03-11-2019 07:56 AM
I have played around with a simple test example for coding styles. It has an internal memory (which is a member variable of the top module), a clock thread to initialize it and a clock thread that access the memory and produces an output. The objective is to understand how the memory access control signals (viz. address and clock enable) and the validation signals of the outputs are generated (since for some coding styles I got some non-obvious bizarre behaviors).
All these coding styles generates exactly the same behavior at high-level of abstraction SystemC simulation. However, they generate different HW with different behaviors. That it is not a surprise. However, I have been unable to find guide or documentation about how the coding style affects the FSMs and these control signals.
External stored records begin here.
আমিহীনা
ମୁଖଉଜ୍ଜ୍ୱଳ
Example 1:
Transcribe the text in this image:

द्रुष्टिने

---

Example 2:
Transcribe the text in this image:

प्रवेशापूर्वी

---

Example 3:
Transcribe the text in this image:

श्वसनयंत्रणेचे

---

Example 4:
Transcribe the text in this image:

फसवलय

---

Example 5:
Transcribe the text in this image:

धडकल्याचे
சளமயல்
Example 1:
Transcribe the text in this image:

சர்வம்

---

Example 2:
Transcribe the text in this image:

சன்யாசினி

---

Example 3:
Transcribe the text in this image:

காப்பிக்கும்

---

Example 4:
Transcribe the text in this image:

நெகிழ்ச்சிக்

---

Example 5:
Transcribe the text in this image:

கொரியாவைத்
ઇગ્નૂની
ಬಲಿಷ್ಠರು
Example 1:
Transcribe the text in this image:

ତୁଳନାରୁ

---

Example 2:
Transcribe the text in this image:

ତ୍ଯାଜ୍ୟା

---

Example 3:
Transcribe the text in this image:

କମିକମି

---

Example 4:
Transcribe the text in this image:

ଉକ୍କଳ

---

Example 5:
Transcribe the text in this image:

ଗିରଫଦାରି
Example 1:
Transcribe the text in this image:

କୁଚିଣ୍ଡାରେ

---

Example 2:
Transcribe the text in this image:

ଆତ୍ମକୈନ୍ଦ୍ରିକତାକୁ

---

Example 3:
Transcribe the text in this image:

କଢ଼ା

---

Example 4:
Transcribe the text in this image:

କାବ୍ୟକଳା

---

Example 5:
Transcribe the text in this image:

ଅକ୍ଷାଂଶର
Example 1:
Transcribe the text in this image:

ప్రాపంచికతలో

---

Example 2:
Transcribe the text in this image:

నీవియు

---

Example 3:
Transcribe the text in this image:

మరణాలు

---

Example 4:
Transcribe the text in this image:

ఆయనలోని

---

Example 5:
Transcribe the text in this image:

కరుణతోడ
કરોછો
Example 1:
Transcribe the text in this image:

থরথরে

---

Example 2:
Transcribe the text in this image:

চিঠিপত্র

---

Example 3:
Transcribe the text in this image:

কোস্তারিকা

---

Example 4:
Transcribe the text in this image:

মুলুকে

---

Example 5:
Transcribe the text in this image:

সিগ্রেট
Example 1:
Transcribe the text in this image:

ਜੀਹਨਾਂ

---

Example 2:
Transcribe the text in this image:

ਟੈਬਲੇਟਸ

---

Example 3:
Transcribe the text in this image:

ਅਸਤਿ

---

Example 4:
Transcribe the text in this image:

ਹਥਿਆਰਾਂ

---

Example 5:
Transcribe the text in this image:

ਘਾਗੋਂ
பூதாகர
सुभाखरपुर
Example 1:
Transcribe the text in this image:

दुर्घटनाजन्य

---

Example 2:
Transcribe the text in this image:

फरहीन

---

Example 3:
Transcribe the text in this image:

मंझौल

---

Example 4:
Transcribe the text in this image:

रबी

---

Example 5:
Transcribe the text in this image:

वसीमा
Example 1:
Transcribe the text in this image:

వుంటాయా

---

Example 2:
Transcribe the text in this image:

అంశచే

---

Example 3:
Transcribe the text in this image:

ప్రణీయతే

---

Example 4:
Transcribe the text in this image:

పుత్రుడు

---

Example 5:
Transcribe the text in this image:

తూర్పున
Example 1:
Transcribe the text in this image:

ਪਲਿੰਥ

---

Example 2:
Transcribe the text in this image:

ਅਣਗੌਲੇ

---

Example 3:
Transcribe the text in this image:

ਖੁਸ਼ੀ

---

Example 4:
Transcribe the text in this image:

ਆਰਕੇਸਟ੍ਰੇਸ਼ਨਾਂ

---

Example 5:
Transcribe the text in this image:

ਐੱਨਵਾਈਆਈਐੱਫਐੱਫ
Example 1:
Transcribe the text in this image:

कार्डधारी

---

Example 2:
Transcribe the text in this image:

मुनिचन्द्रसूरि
I attach the source files for the example (I hope they are easy enough to be understood for everybody) and screenshots of the waveforms of the studied signals for each style tested.
Please, can someone give us a clue or a reference for documentation about this topic? It is not trivial wich styles are better for HLS and which ones will mess up the design. Particularly, it is specially problematic when the memory clock enable is continuously switching all the time because it prevents the access to the memory from other cthreads. I hope this post may be useful for other users with similar coding style problems. This simple example may give some intel on which styles may be better.
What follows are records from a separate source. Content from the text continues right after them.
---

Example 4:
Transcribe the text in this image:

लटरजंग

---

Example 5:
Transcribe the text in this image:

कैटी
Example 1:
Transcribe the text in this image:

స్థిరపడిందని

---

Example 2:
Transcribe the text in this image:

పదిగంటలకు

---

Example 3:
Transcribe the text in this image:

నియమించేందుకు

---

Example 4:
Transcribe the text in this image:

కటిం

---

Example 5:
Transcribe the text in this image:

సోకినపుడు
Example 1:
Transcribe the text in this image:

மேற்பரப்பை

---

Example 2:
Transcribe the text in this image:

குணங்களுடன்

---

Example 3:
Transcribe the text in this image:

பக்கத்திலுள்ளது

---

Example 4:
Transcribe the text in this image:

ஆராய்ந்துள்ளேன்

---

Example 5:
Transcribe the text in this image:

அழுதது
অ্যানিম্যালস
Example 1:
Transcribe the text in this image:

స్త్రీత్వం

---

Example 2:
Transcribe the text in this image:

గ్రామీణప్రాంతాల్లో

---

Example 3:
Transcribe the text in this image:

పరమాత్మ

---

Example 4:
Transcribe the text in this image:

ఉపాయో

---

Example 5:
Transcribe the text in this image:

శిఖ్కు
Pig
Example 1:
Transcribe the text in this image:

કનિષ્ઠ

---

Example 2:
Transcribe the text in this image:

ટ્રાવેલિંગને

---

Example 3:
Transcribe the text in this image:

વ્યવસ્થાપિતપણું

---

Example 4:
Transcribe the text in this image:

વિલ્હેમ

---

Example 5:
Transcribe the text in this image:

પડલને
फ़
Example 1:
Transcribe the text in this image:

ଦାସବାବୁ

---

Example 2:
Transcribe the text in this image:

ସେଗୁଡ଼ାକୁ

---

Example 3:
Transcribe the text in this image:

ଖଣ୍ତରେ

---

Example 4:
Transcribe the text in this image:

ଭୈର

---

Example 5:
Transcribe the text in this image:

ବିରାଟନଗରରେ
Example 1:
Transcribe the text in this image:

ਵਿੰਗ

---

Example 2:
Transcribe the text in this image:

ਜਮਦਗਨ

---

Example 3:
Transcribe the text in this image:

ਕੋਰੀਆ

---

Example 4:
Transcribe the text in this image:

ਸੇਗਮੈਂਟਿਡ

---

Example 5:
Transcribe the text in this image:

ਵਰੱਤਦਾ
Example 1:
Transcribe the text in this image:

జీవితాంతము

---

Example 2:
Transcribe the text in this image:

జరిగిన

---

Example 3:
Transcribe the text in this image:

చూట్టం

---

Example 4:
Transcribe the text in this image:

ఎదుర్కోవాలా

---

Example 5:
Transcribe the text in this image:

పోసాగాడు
Note: following Xilinx recommendations the output port has a "handshake" validation protocol (i.e. the dout_vld signal). Actually, this is necessary for re-using the SystemC testbench from the high-level of abstraction simulation, in which a lot of complex computation can be done in one "clock cylcle" (it would be more wise to say one simulation synchronization), to the RTL simulation, which needs more clock cycles to compute some of the functonalities described. Surprisingly, Vivado HLS generates extra validation signals internally, including a validation signal of the validation signal.
03-13-2019 04:18 PM
You're absolutely correct that coding styles can make a huge difference in the generated hardware, even though both give the same results. There's not really a guide to explain this in more detail than UG902, which does give general recommendations about what to do and what not to do to make your code synthesizeable.
In general, sometimes we want to know what HLS is creating for hardware so we can better optimize it, but that's difficult to do when the value of HLS is that we don't have to dive into the hardware. Plus, the HDL HLS produces is not exactly reader friendly, in the same way you usually wouldn't read the output of gcc.
I'll also add - the vast majority of our users code in C/C++ since it's simpler, but it also means help is hard to come by for SystemC users.